Hong Kong government to pay towards audit reform

The Hong Kong government has agreed to provide HK$300 million in seed money for expanding the Financial Reporting Council (FRC) as part of Hong Kong’s audit regulatory reform, the South China Morning Post reported this month. The money will enable the FRC, to triple its staff to inspect, investigate and discipline auditors in more than 2,000 listed companies, said FRC Chairman Kelvin Wong. He said he expected lawmakers to vote in March for reforms that would see the FRC become a fully empowered regulator overseeing all auditors of listed companies in the second half of 2019. The Hong Kong Institute of CPAs was the initiator of the audit regulatory reform before handing it over to the government in 2012 to prepare for public consultation and legislation.

Hong Kong listing rules threat to CG, says report

A joint report by the Asian Corporate Governance Associa- tion (ACGA) and brokerage CLSA released this month said that “the introduction of dual-class shares in Hong Kong and Singapore highlights a threat to that fundamental driver [of better corporate governance].” It also said that while a belief “in the value of transparency and accountability remains largely intact, the third principle, fairness, has come under fire.” Hong Kong’s listing rules changed in April to allow companies with dual-class shares to list, giving founders and key management stronger voting rights than other shareholders. The biennial report comprises a market-ranking survey carried out by ACGA on macro corporate governance quality in Asia-Pacific. It ranked Hong Kong second in the region.

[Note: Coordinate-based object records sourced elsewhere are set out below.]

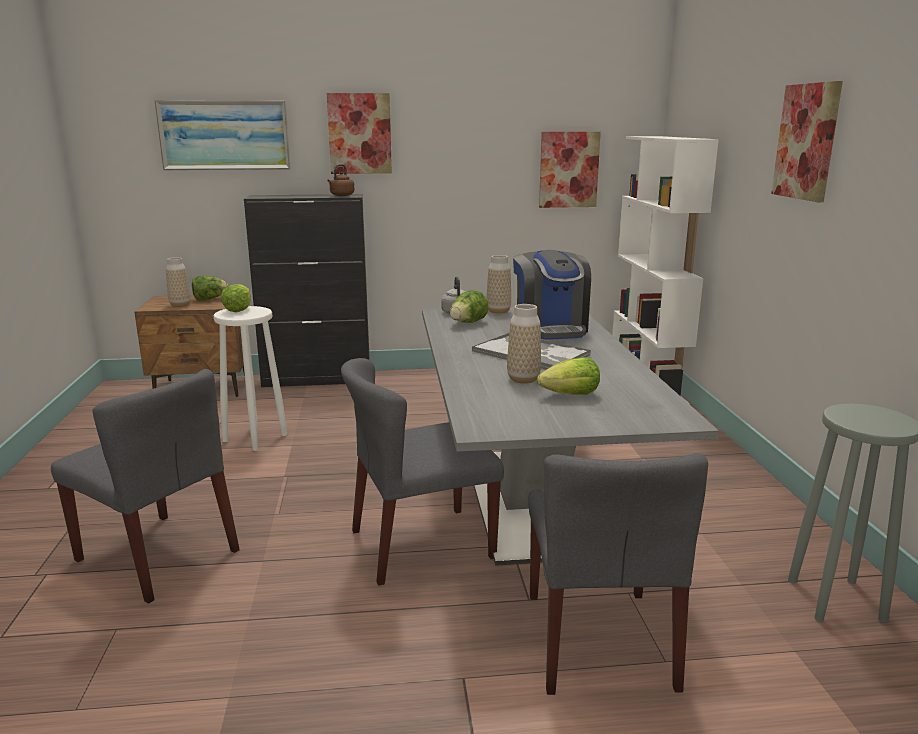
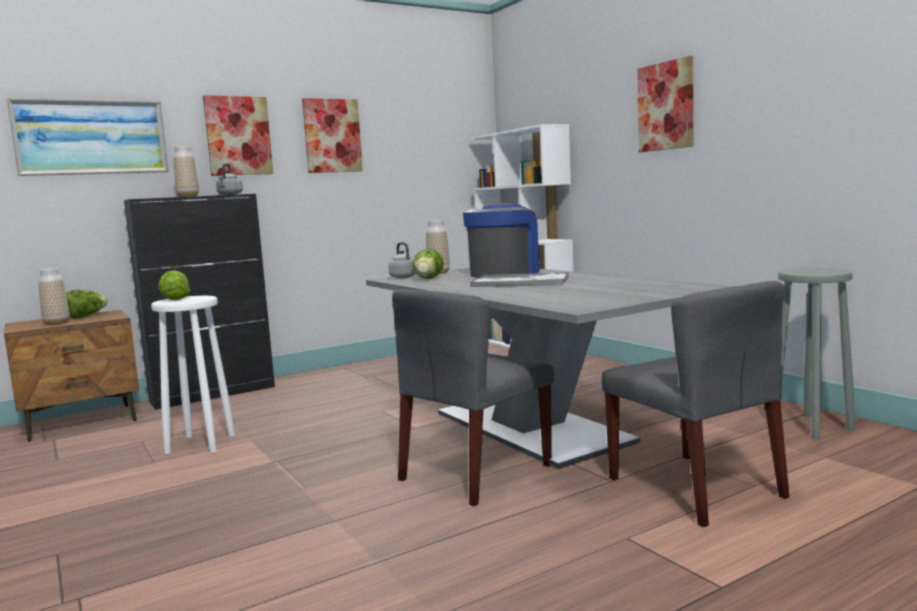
camera: 25 degrees left, 10 degrees down
grey chair [51,369,240,604] -> none
brown kettle [327,164,354,196] -> grey kettle [216,163,243,195]
vase [507,304,541,384] -> vase moved to [174,146,199,197]
coffee machine [513,250,591,340] -> coffee machine turned 105 degrees counterclockwise [463,203,542,278]
lettuce [537,357,600,395] -> none
picture [539,132,601,208] -> picture moved to [302,98,363,173]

BDO U.K. and Moore Stephens to merge

BDO in the United Kingdom will merge with smaller firm Moore Stephens, in a move that will create the U.K.’s new fifth largest accounting firm by revenue. BDO confirmed last month that it expects the merger to take place as early as spring next year. The deal will bring the new firm’s annual turnover to £590 million taking over Grant Thornton, which recorded revenues of £500 million in the U.K. last year, The Times in London reported. BDO, however, will still be significantly behind fourth-place KPMG, which had around £2 billion in revenues in 2017 in the U.K. 

U.K. Big Four face radical shake-up

Two reports released this month in the United Kingdom revealed proposals to promote more competition and toughen up supervision of the audit market, dominated by the Big Four. The plans reportedly marks the most ambitious attempt yet to reform the accounting profession in Britain. The report by the Competition and Markets Authority (CMA) revealed the interim findings of its audit market review. It proposed putting the Big Four’s audit and advisory services into separate operating entities. It also proposed that audits of the U.K.’s biggest companies should be carried out by two firms, one of which should be from outside the Big Four. New laws would be needed to implement the CMA proposals. The other report, commissioned by Chairman of Legal and General Group plc John Kingman, who led a review into the Financial Reporting Council (FRC) said the audit regulator should be replaced by a new watchdog with new management, stronger powers and a clearer remit to serve consumers. Calls for the new regulator were welcomed by both the FRC, which has come under intense scrutiny this year, and the government, which has pledged to implement Kingman’s recommendations.